Cina tetap berada di bawah tekanan, sebagian karena lonjakan perjalanan luar negeri warga Cina serta ketidakpastian ekonomi yang meningkat yang melemahkan permintaan. Ketidakpastian ini merusak kepercayaan konsumen kelas menengah: laporan mengatakan kelompok ini mengalami "luxury shame" saat membeli barang-barang berharga tinggi, lebih memilih produk yang sederhana daripada yang bermerk berat; tren ini sebagian didorong oleh tindakan keras pemerintah Cina terhadap korupsi dan pengeluaran berlebihan.
Kinerja kuat di Jepang didukung oleh pariwisata, terutama dari pembeli Cina. "Di mana pun ada perbedaan harga yang memungkinkan akses ke produk untuk pelanggan aspiratif, seperti di Jepang, itulah tempat semua orang berkinerja baik," kata D’Arpizio.
Di pasar di mana merek fokus pada pelanggan lokal dan puncak piramida daripada mengasingkan pelanggan aspiratif, kinerja lebih terpolarisasi. Dia menyoroti Asia Tenggara, India, dan Meksiko sebagai pasar di mana kelas menengah berkembang.

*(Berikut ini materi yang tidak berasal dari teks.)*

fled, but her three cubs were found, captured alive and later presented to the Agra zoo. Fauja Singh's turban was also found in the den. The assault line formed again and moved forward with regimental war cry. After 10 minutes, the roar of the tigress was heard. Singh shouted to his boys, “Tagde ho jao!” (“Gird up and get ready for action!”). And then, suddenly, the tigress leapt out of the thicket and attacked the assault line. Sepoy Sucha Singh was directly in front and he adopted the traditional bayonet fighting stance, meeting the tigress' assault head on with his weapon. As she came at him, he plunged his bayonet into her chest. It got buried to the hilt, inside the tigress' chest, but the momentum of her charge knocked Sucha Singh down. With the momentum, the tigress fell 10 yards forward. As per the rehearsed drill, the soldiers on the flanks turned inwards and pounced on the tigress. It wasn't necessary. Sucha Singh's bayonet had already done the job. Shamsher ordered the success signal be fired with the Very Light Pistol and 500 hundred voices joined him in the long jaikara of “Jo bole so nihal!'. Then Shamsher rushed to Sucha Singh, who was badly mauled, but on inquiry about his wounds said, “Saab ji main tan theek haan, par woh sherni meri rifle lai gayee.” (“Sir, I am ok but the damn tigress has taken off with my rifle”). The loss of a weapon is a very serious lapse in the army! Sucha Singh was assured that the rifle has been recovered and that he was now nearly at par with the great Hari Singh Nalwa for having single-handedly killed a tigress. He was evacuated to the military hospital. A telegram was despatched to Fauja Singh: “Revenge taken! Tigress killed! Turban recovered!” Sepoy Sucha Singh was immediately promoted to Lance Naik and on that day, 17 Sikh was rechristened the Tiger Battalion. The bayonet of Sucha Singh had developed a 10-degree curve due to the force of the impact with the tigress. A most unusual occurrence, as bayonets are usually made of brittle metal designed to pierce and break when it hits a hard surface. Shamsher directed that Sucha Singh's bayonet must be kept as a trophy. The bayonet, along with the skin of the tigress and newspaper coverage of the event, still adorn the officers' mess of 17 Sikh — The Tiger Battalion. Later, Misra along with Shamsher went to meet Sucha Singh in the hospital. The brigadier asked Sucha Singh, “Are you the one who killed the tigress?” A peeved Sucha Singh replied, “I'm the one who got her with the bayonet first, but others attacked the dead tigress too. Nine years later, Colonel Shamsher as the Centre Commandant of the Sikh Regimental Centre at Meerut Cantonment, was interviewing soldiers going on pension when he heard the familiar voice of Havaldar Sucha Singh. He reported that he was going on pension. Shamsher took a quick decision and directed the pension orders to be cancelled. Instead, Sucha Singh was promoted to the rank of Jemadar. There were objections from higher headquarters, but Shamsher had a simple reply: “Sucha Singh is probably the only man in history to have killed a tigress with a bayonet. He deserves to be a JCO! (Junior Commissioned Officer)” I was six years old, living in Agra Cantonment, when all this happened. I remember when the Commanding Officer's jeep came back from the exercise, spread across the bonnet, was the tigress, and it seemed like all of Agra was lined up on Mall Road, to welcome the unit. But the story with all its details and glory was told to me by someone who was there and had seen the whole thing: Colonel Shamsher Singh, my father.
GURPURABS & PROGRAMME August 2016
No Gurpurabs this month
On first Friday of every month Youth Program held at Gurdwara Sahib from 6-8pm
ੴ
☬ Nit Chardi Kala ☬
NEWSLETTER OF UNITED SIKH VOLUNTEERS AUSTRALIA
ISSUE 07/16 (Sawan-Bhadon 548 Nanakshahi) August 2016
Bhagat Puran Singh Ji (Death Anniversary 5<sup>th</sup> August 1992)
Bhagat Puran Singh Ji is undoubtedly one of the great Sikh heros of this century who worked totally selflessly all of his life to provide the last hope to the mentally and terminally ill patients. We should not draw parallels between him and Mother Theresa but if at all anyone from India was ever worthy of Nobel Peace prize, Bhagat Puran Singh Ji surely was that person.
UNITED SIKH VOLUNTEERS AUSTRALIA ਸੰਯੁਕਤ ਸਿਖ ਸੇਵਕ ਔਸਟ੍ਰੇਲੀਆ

Lalu, bagaimana tantangan dan prospek di AS? Meskipun ada tekanan makroekonomi, pertumbuhan tetap ada di AS, dengan tanda-tanda perbaikan dalam PDB (naik 3 persen pada Q1) dan kepercayaan konsumen (naik 2 persen pada Q1). Tantangan ke depan termasuk kerapuhan pelanggan aspiratif dan prospek pemilihan presiden pada bulan November yang mengganggu kepercayaan konsumen. Namun, D’Arpizio memprediksi lebih banyak stabilitas dan peningkatan pola konsumsi setelah periode pemilihan.
Aspirasi pelanggan tidak boleh dikesampingkan
Terlepas dari banyaknya perhatian pada Gen Z, generasi muda menghabiskan lebih sedikit anggaran untuk barang mewah. Laporan mengungkap, milenial yang lebih muda juga dibatasi oleh daya beli yang terbatas, meskipun milenial yang lebih tua mendapat manfaat dari kekayaan warisan.
D’Arpizio menunjukkan bahwa di industri mewah semua orang cenderung melakukan strategi yang sama, yang sangat tidak menarik bagi pelanggan muda. "Ada selera untuk barang yang kurang modis yang membawa serta perasaan bahwa tidak ada cukup kegembiraan di sekitar produk baru, dan ini mungkin mengurangi pertumbuhan pasar," katanya.
Pendekatan yang tepat adalah mengambil rute "high-low", kata D’Arpizio. Harapannya adalah untuk mempertahankan ketahanan dengan memelihara hubungan dengan klien utama sambil melindungi masa depan dengan memperluas audiens tingkat pemula. Ini membutuhkan peningkatan penawaran kelas atas sekaligus menyajikan produk tingkat pemula yang lebih baik yang memberikan nilai kepada pelanggan.
Kondisi pasar telah mendorong merek untuk fokus pada konsumen mewah tradisional. Ekspansi basis pelanggan yang sukses akan membutuhkan merek untuk lebih inklusif. "Pada 2018 hingga 2020 sangat besar untuk merekrut generasi muda melalui geolokasi, kelompok etnis dan budaya yang berbeda. Merek kini kembali ke pelanggan lama mewah, yang tidak membantu dinamisme pasar," kata D’Arpizio.